Continue the product feature overview below, starting right after its final heading, "Review — Kanban board (owners + reviewers)".

═══ EXCERPTED TEXT

Shared catalogue of datasets, pipelines, ML models, and benchmark configs — entirely local. 15 sample assets seeded on first startup.

  • Full-text search, category filter, sort by downloads / rating / newest
  • One-click deep copy install — deleting source never affects your installed copy
  • 1–5 star ratings + reviews

👥 Workspaces

Collaborate with teammates on shared datasets and pipelines with a full role-based approval system.

Membership

  • Create workspaces with a unique slug; invite members by email or a shareable invite link (7-day expiry, one-click disable)
  • Joining via link presents a color-picker so the new member picks their identity color before they land
  • Three roles: Owner · Reviewer · Member

Member identity

  • Every member picks a color from a 12-color palette (stored on their profile)
  • Color appears on change-request cards, the home activity feed, and the notification bell — so you can tell at a glance who submitted what

✅ Change Requests & Approval Workflows

A lightweight governance layer that prevents unreviewed changes from reaching shared data.

Submitting

  • Any workspace member can open a change request from the /changes page
  • Fields: title, description, action type (dataset upload, delete, pipeline run, config change, or custom), and impact level (Low / Medium / High / Critical)
  • Low-impact requests auto-approve after 24 hours if no reviewer acts first

Review — Kanban board (owners + reviewers)

══════
═══ GIVEN MATERIAL

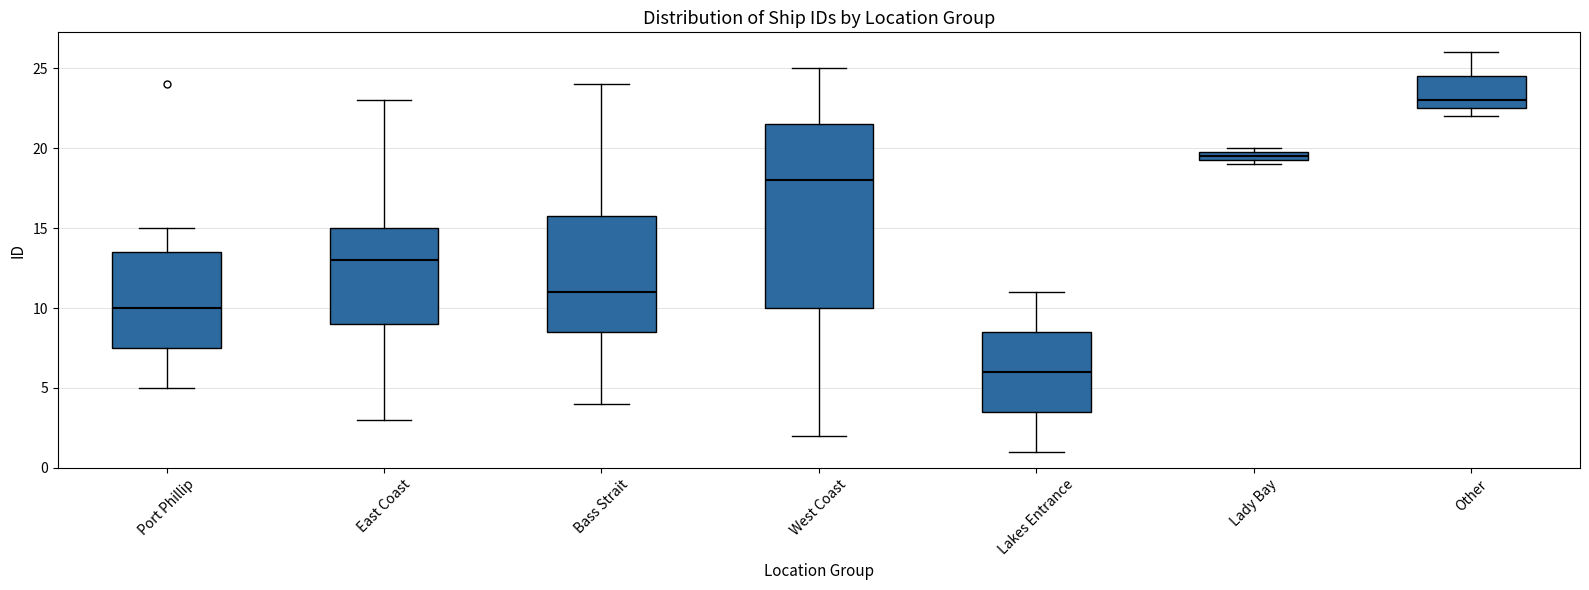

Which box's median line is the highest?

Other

══════

**OUTPUT BELOW**
  • Owners and reviewers see a 4-column Kanban (one per impact level) for all pending requests
  • Members see a flat list of their own submissions
  • A red badge on the Changes sidebar link shows the current pending count for reviewers and owners

Role permissions

Action Owner Reviewer Member
Submit request
Approve / reject Low + Medium
Approve / reject High + Critical
Roll back any approval Own approvals only
Resubmit rejected / rolled-back Own only

Approval & rejection comments

  • Both approve and reject actions include an optional comment field
  • The comment is shown on the card and included in the submitter's notification

Rollback

  • Approved and auto-approved CRs can be rolled back with a reason
  • The submitter is notified immediately and can edit and resubmit
  • Status trail: pending → approved → rolled_back → pending (full history preserved)

Notifications

  • Clicking a workspace notification jumps directly to the specific card (/changes?org=X&cr=Y) and highlights it with a pulse animation
  • Notification bell has two sections: Workspace (CR events) and Jobs (async background jobs)

💳 Billing

Current plan overview with real usage stats vs. plan limits. Free / Pro / Enterprise comparison. Payment integration coming soon.


⚙️ Settings

Global defaults for every module, live storage stats, and a danger zone.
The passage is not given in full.